PARIS - The French government disappointed both the Greens party and the country's militant hunters yesterday with a draft bill that would tighten laws on hunting but still leave them falling short of European directives.


The bill would scrap a long-standing French law obliging landowners to allow hunters to shoot on their land and would also ban hunting on Wednesdays, when many school children have off or half days.

But it still failed to set a date for ending the hunting season, a sensitive issue in France where sportsmen have traditionally hunted migratory birds beyond the January 31 deadline set by the European Union.

Environment Minister Dominique Voynet, the French Green party leader who has been roughed up and booed by protesting hunters, also allowed night hunting for a five-year trial period in some regions where hunters insisted it was a tradition.

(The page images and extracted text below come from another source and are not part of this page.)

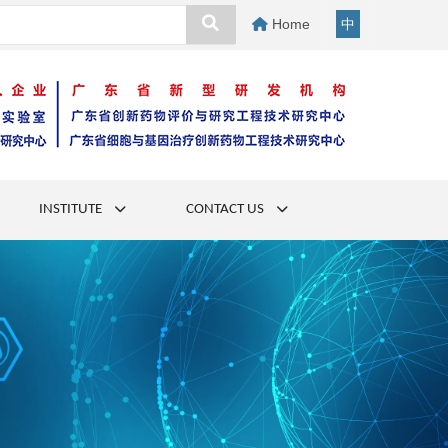
Home
中
INSTITUTE
CONTACT US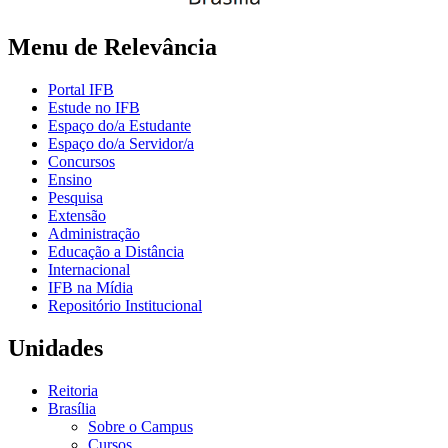
Menu de Relevância
Portal IFB
Estude no IFB
Espaço do/a Estudante
Espaço do/a Servidor/a
Concursos
Ensino
Pesquisa
Extensão
Administração
Educação a Distância
Internacional
IFB na Mídia
Repositório Institucional
Unidades
Reitoria
Brasília
Sobre o Campus
Cursos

Hunters form a powerful lobby in France, where their political wing Hunting, Fishing, Nature and Tradition won almost seven percent in last year's European Parliament election.

Rugged rural men, angry at the government's attempts to change the hunting law that has hardly been amended since it was first passed in 1844, have simply ignored the European directive and continued to hunt migratory birds this month.

Voynet is the only Green cabinet member in Prime Minister Lionel Jospin's coalition of Socialists, Communists and Greens.

Parliament members reacted coldly to the draft, which is bound to be altered when discussed by the two houses of Parliament in March.